DOCUMENT TEXT –
--------------------------------------------------

ESSENTIALS OF DIAGNOSIS

  • Persistent pain, swelling, or tenderness of a skeletal part.

  • Pathologic ("spontaneous") fractures.

  • Suspicious areas of bony enlargement, deformity, radiodensity, or radiolucency on x-ray.

  • Histologic evidence of bone neoplasm on biopsy specimen.

GENERAL CONSIDERATIONS

Primary tumors of bone in adults are relatively uncommon in comparison with secondary or metastatic neoplasms. They are, however, of great clinical significance because some grow rapidly and metastasize widely.

Although tumors of bone have been categorized classically as primary or secondary, there is some disagreement about which tumors are primary to the skeleton. Tumors of mesenchymal origin that reflect skeletal tissues (eg, bone, cartilage, and connective tissue) and tumors developing in bones that are of hematopoietic, nerve, vascular, fat cell, and notochordal origin should be differentiated from secondary malignant tumors that involve bone by direct extension or hematogenous spread. Because of the great variety of bone tumors, it is difficult to establish a satisfactory simple classification of bone neoplasms.

--------------------------------------------------

SUPPLIED INFORMATION –
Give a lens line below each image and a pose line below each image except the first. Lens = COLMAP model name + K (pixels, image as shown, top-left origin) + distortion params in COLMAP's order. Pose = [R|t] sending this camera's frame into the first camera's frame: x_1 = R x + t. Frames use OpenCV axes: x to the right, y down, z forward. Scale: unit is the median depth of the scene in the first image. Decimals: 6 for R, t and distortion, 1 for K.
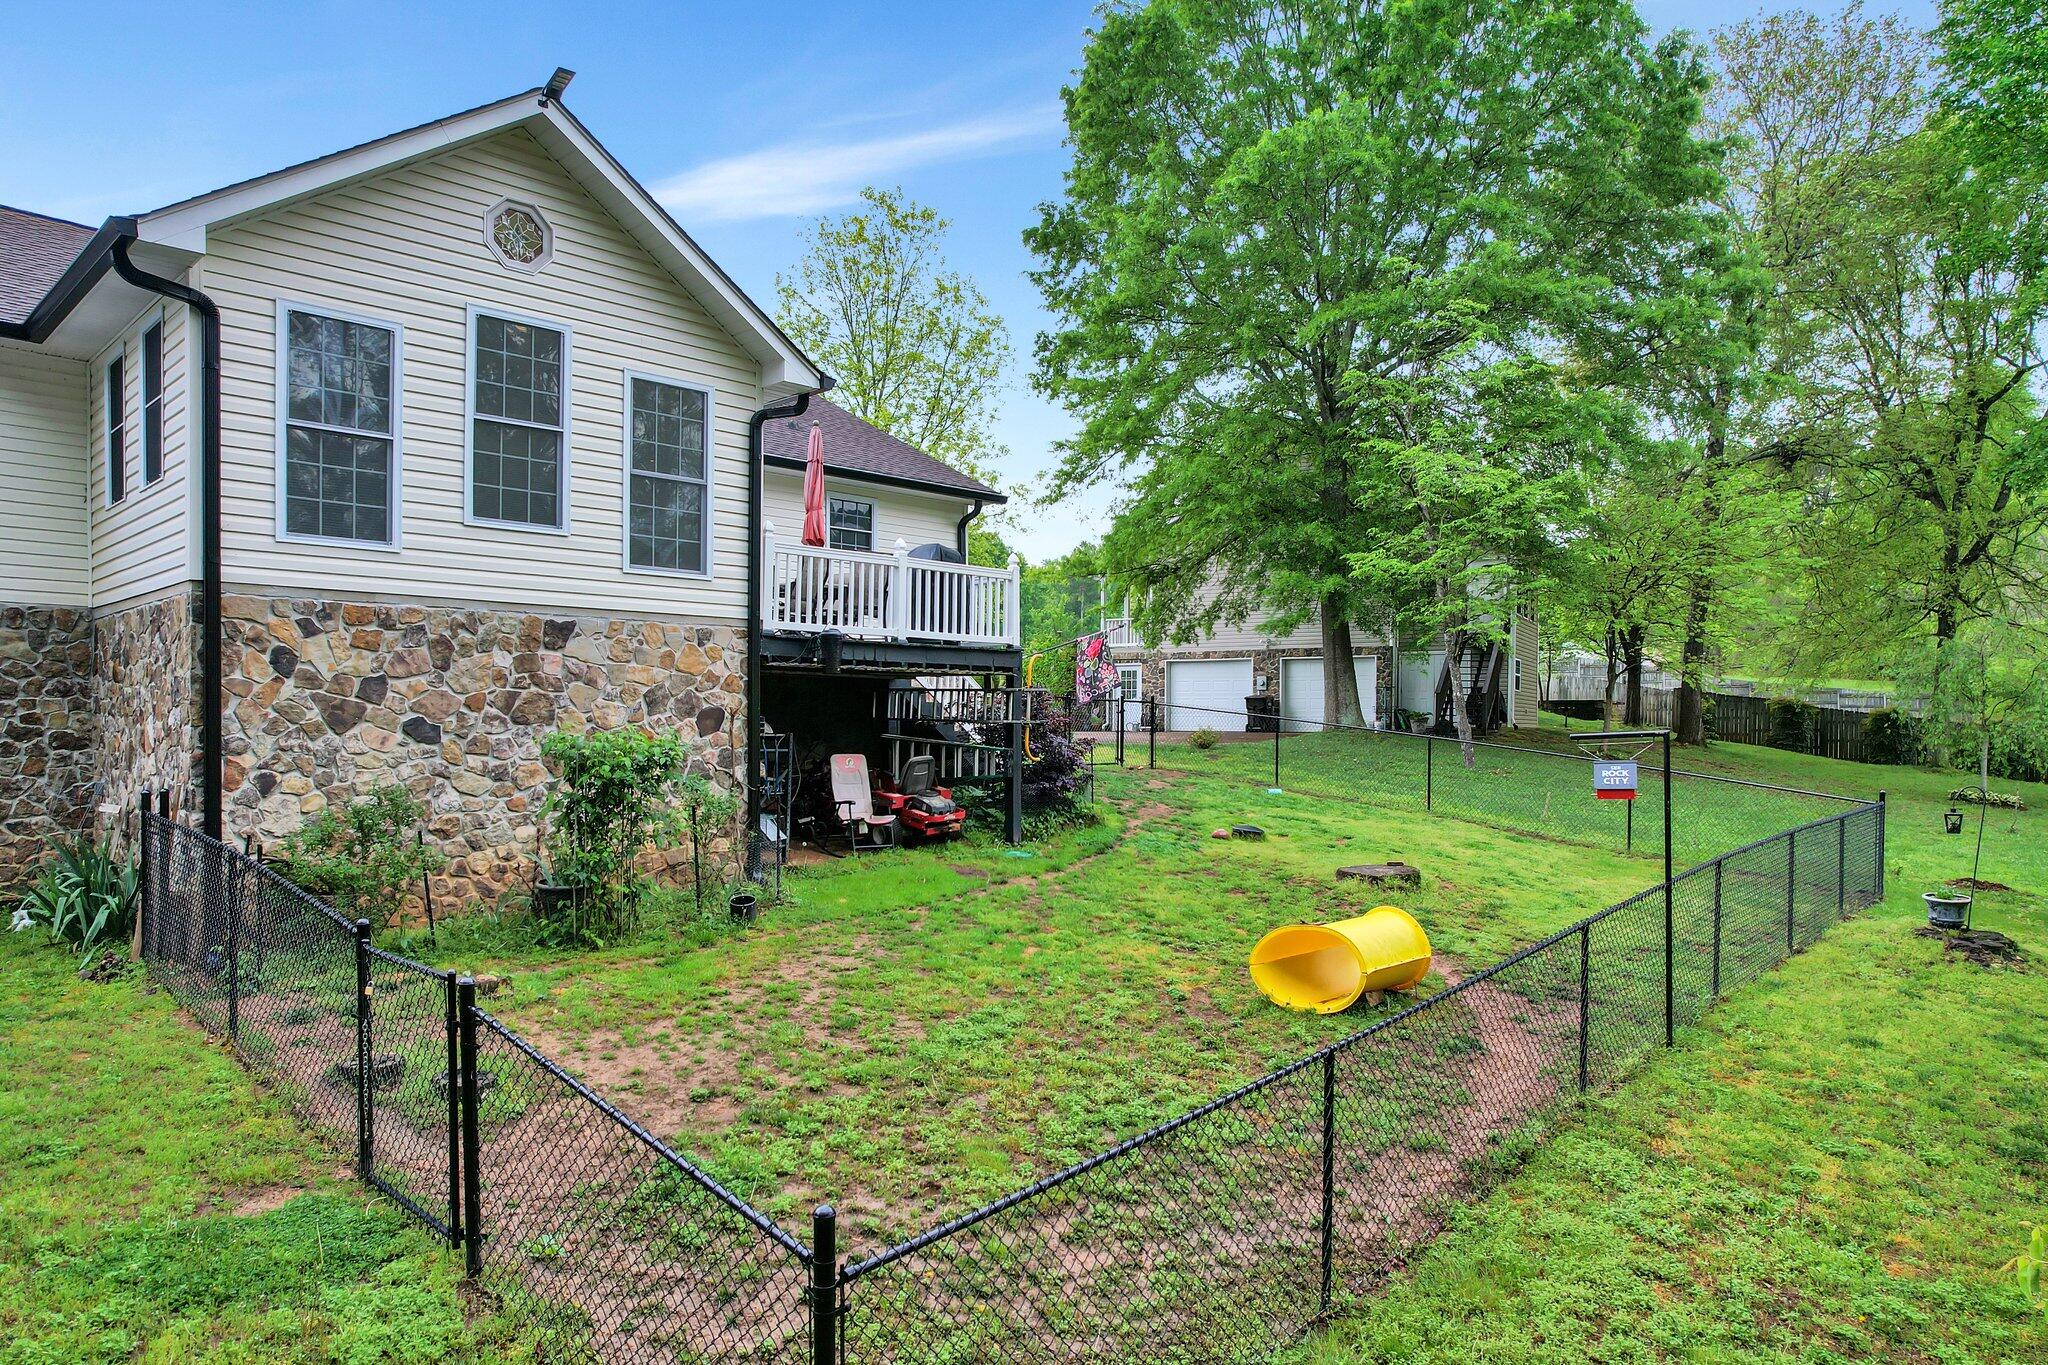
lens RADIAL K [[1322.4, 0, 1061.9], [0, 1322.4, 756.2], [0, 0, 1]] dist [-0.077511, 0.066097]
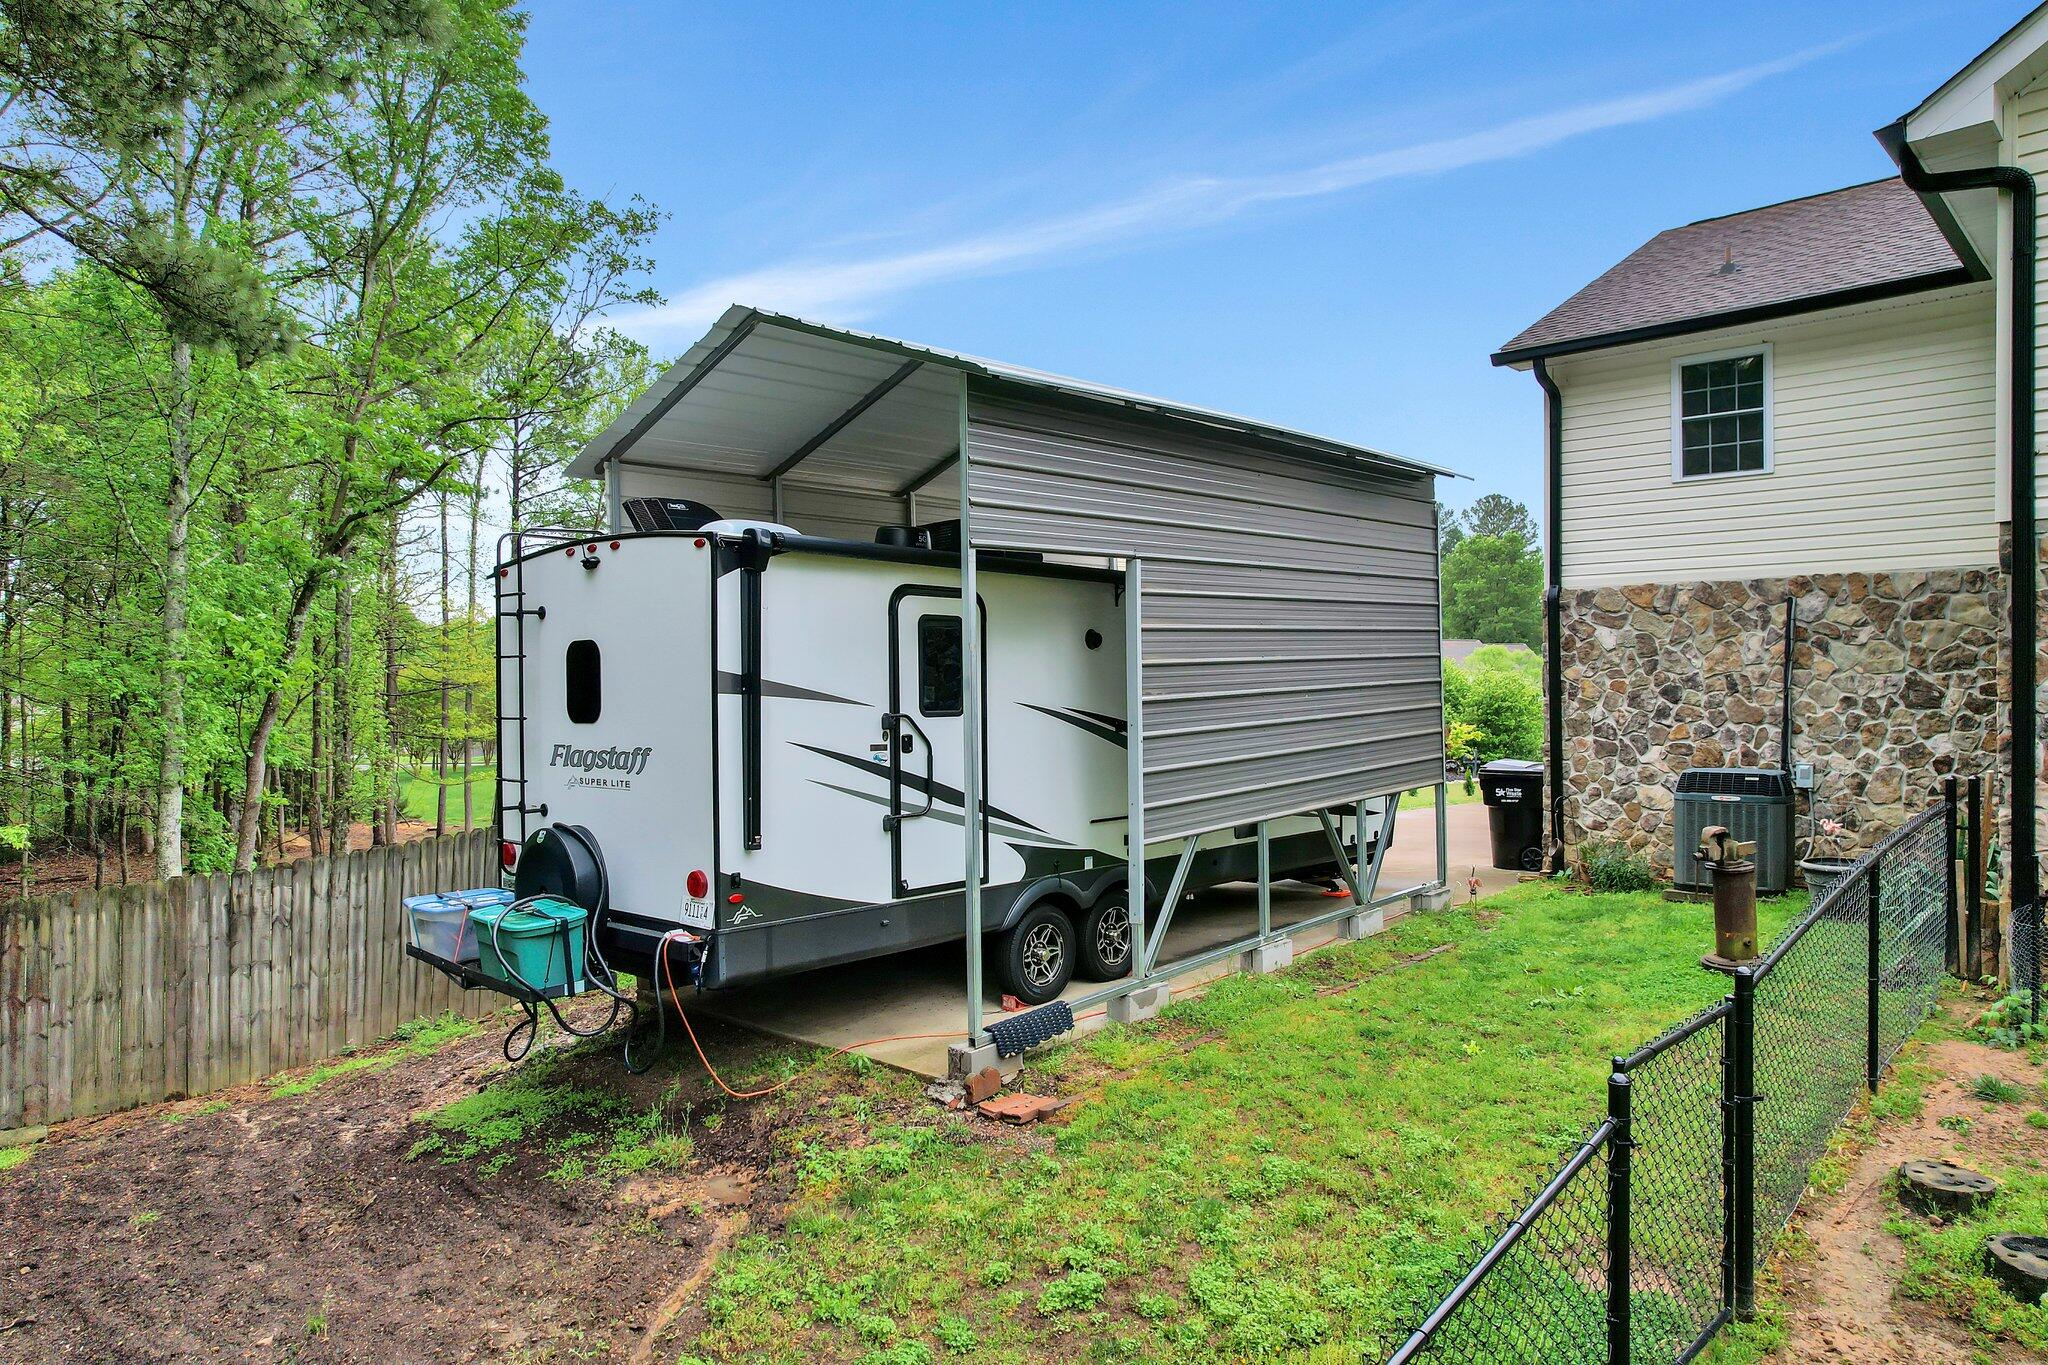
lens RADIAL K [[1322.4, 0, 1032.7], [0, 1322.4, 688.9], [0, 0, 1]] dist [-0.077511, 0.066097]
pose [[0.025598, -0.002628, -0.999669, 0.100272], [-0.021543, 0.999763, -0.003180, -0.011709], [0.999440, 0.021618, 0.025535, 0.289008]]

--------------------------------------------------

PROBLEM REQUIREMENTS – From the text on bone tumors above, extract the stretch from "ESSENTIALS OF DIAGNOSIS" through "and metastasize widely.", copying it word for word.

TASK SOLUTION –
ESSENTIALS OF DIAGNOSIS

  • Persistent pain, swelling, or tenderness of a skeletal part.

  • Pathologic ("spontaneous") fractures.

  • Suspicious areas of bony enlargement, deformity, radiodensity, or radiolucency on x-ray.

  • Histologic evidence of bone neoplasm on biopsy specimen.

GENERAL CONSIDERATIONS

Primary tumors of bone in adults are relatively uncommon in comparison with secondary or metastatic neoplasms. They are, however, of great clinical significance because some grow rapidly and metastasize widely.